Shadow cast over Cheltenham Festival by injuries to rider JT McNamara
8:12am Monday 18th March 2013 in Sport
BOBS WORTH ran out a worthy winner of the Betfred Gold Cup at the Cheltenham Festival on Friday, but a long shadow was cast over the final day of the meeting by the potentially life-changing injuries to popular Irish jockey JT McNamara.
The 37-year-old amateur rider, underwent lengthy surgery at Frenchay Hospital in Bristol after breaking two vertebrae in his neck in a fall from the Jonjo O’Neill-trained Galaxy Rock in the Kim Muir Chase on Thursday. He was still in an induced coma at the start of this week Barry Geraghty, jockey on 11-4 favourite Bobs Worth, admitted the success in front of 67,000 racegoers was bittersweet.
“I just wish it were a happier day, because we are all upset about John Thomas,” said Geraghty.
Nicky Henderson's Bobs Worth proved a brave winner, battling back after looking beaten at the top of the hill to collar runner-up Sir Des Champs and his third-placed stable companion Long Run.
Two emerging stars appeared on the final afternoon – one equine, one human.
Our Conor was a scintillating 15-length winner of the JCB Triumph Hurdle and swiftly moved to the head of next year’s Champion Hurdle ante-post market.
He was ridden with supreme confidence by young Irish jockey Bryan Cooper, who sealed a famous double in the next race, the Vincent O’Brien Hurdle, on Ted Veale.
Fears that Nigel Twiston-Davies’ local team were under the weather had proved unfounded and he was only denied a third winner during the week’s festivities when the Tony McCoy-ridden At Fishers Cross came to beat African Gold on the run-in of the Albert Bartlett Hurdle.

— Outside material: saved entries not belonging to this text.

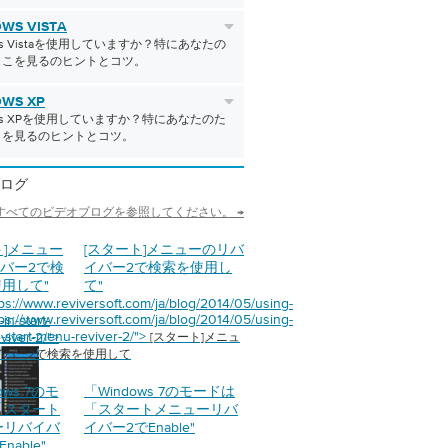
WS VISTA
ows Vistaを使用していますか？特にあなたの
ここを見るのヒントとコツ。
WS XP
ows XPを使用していますか？特にあなたのた
こを見るのヒントとコツ。
ログ
すべてのビデオブログを参照してください。 →
ト]メニュー
[スタート]メニューのリバ
バー2で検
イバー2で検索を使用し
使用して
"
て
"
tps://www.reviversoft.com/ja/blog/2014/05/using-
tps://www.reviversoft.com/ja/blog/2014/05/using-
in-start-
n-start-menu-reviver-2/">
viver-2/">
[スタート]メニュ
イバー2で検索を使用して
ows 7のモ
「Windows 7のモードは
「スタート
「スタートメニューリバ
ーリバイバ
イバー2でEnable
"
nable
"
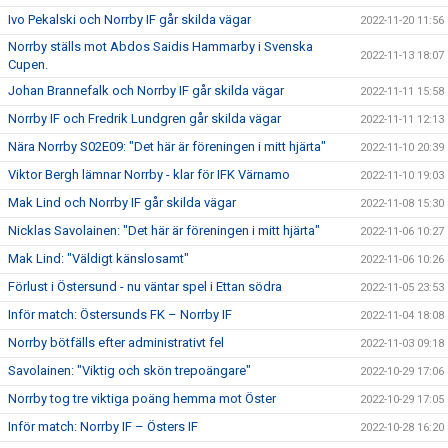
Ivo Pekalski och Norrby IF går skilda vägar
2022-11-20 11:56
Norrby ställs mot Abdos Saidis Hammarby i Svenska
2022-11-13 18:07
Cupen.
Johan Brannefalk och Norrby IF går skilda vägar
2022-11-11 15:58
Norrby IF och Fredrik Lundgren går skilda vägar
2022-11-11 12:13
Nära Norrby S02E09: "Det här är föreningen i mitt hjärta"
2022-11-10 20:39
Viktor Bergh lämnar Norrby - klar för IFK Värnamo
2022-11-10 19:03
Mak Lind och Norrby IF går skilda vägar
2022-11-08 15:30
Nicklas Savolainen: "Det här är föreningen i mitt hjärta"
2022-11-06 10:27
Mak Lind: "Väldigt känslosamt"
2022-11-06 10:26
Förlust i Östersund - nu väntar spel i Ettan södra
2022-11-05 23:53
Inför match: Östersunds FK – Norrby IF
2022-11-04 18:08
Norrby bötfälls efter administrativt fel
2022-11-03 09:18
Savolainen: "Viktig och skön trepoängare"
2022-10-29 17:06
Norrby tog tre viktiga poäng hemma mot Öster
2022-10-29 17:05
Inför match: Norrby IF – Östers IF
2022-10-28 16:20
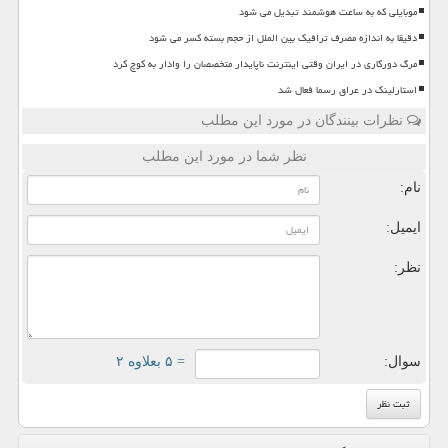
موبایلی که به ساعت هوشمند تبدیل می شود
دقیقا به اندازه مصرف ترافیک بین الملل از حجم بسته کسر می شود
مرگ دورکاری در ایران وقتی اینترنت ناپایدار متخصصان را وادار به کوچ کرد
استارلینک در عراق رسما فعال شد
نظرات بینندگان در مورد این مطلب
نظر شما در مورد این مطلب
نام:
ایمیل:
نظر:
سوال:
= ۵ بعلاوه ۲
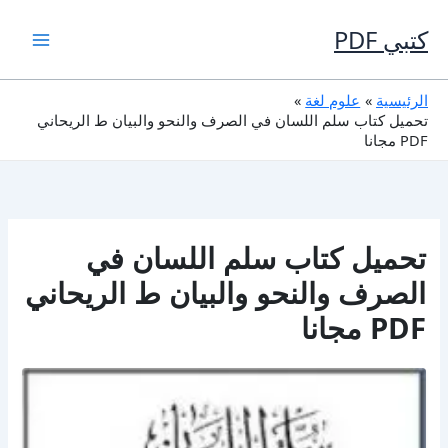
خطي
لى
كتبي PDF
لمحتوى
الرئيسية
علوم لغة
تحميل كتاب سلم اللسان في الصرف والنحو والبيان ط الريحاني
PDF مجانا
تحميل كتاب سلم اللسان في
الصرف والنحو والبيان ط الريحاني
PDF مجانا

Champion trainer Paul Nicholls, whose Silviniaco Conti had tumbled at the third last in the Gold Cup when looking a potential winner, eventually posted his first victory of the meeting when Salubrious lifted the Martin Pipe Conditional Jockeys’ Hurdle.
There was tear-jerking finale to the CGA Foxhunter Chase, however. Eighteen-year-old Jane Mangan was three lengths clear on Oscar Delta halfway up the run-in when her mount jinked and unshipped the hapless rider, presenting the race to Salsify, last year’s winner.
The Festival’s great rivalry between British and Irish stables was nicely poised at 13-13 going into the final race of the four-day extravaganza.
And it was the raiders who earned the bragging rights when the Tony Mullins-trained Alderwood triumped in the Johnnie Henderson Grand Annual Chase to give 17-time champion jockey Tony McCoy his second winner of the meeting.